Data records

*****

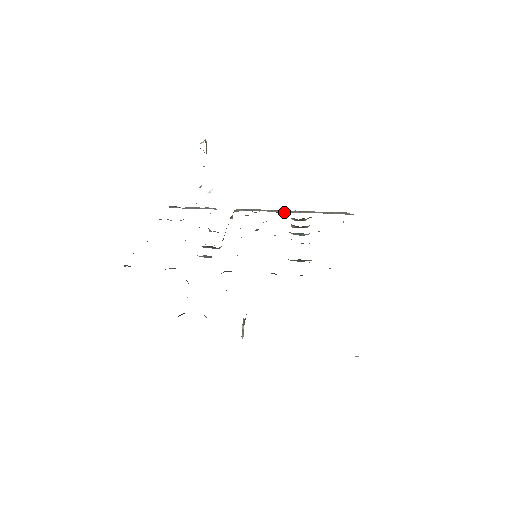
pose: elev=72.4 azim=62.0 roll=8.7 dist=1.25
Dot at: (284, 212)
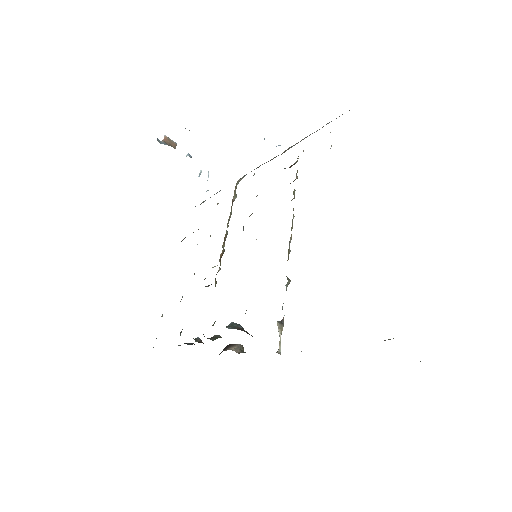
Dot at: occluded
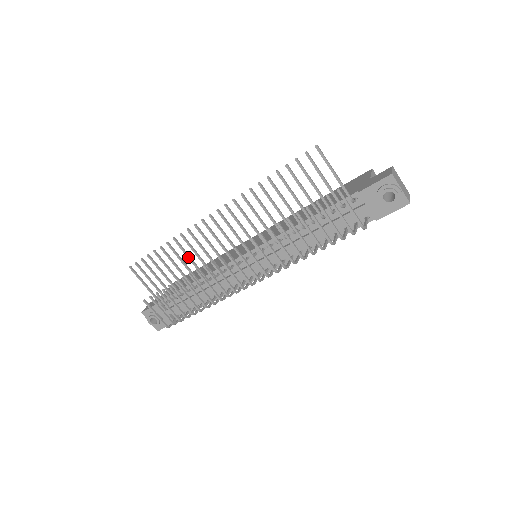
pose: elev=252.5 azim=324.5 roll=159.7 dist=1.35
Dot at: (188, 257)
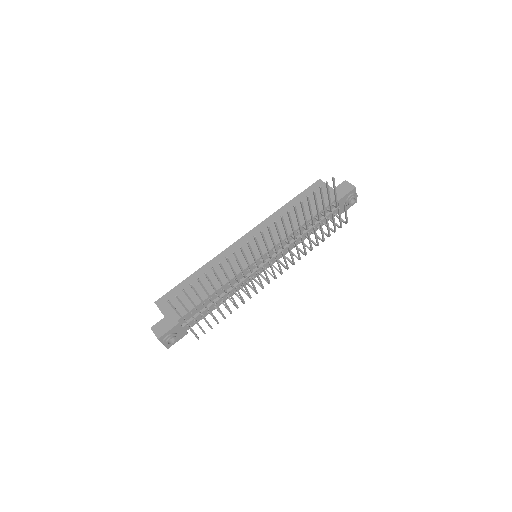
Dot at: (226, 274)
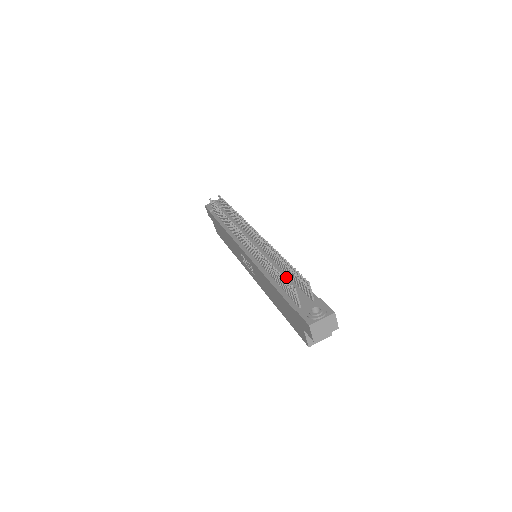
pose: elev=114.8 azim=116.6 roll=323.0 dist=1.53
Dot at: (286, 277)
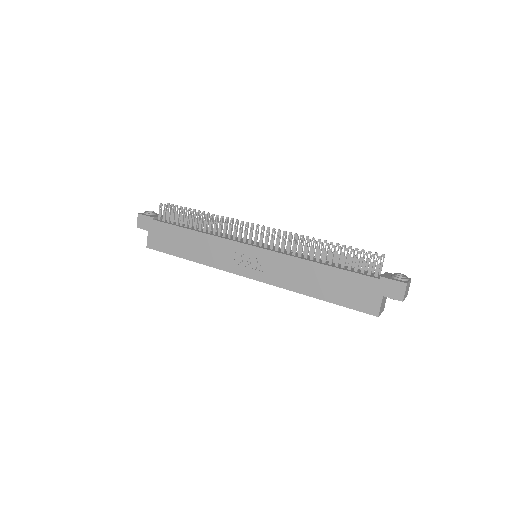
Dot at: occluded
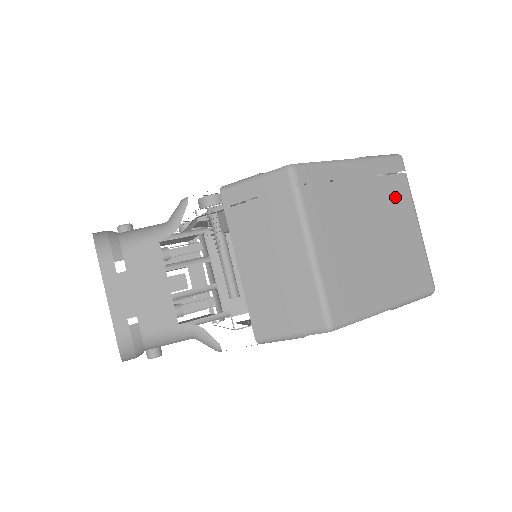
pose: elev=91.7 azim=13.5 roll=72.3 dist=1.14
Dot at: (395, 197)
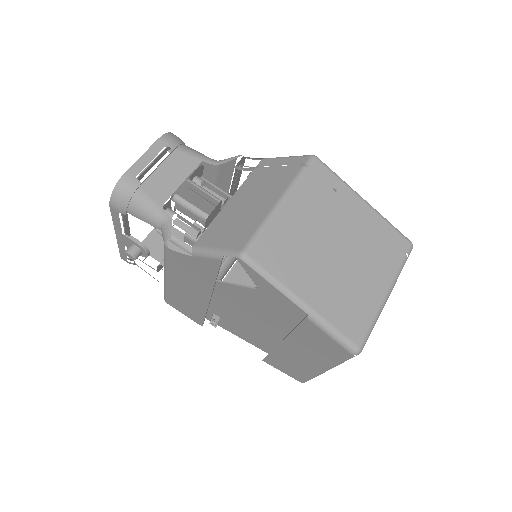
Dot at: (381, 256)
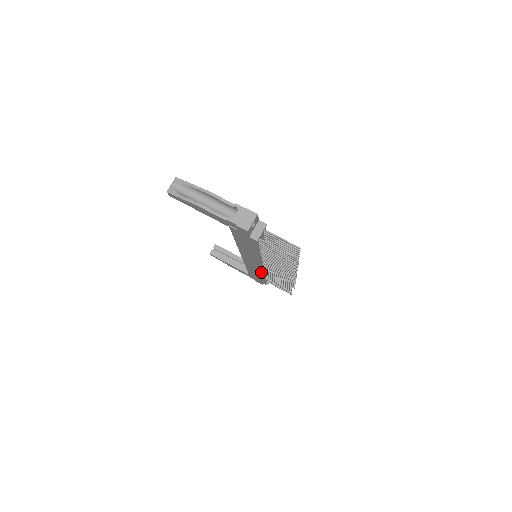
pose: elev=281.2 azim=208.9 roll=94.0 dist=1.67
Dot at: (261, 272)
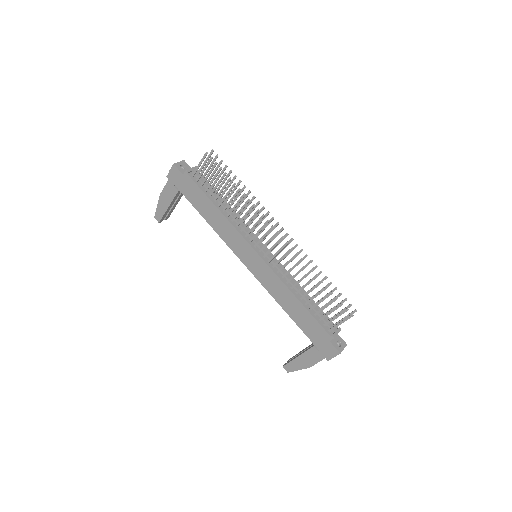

*****

Rename "roll" to "tilt" in the records, starting at the line that contains "pose: elev=281.2 azim=208.9" and ending at the end of the records, and give those lines again with nothing else changed. Leave the pictures out of your answer.

## Exercise answer
pose: elev=281.2 azim=208.9 tilt=94.0 dist=1.67
Dot at: (261, 272)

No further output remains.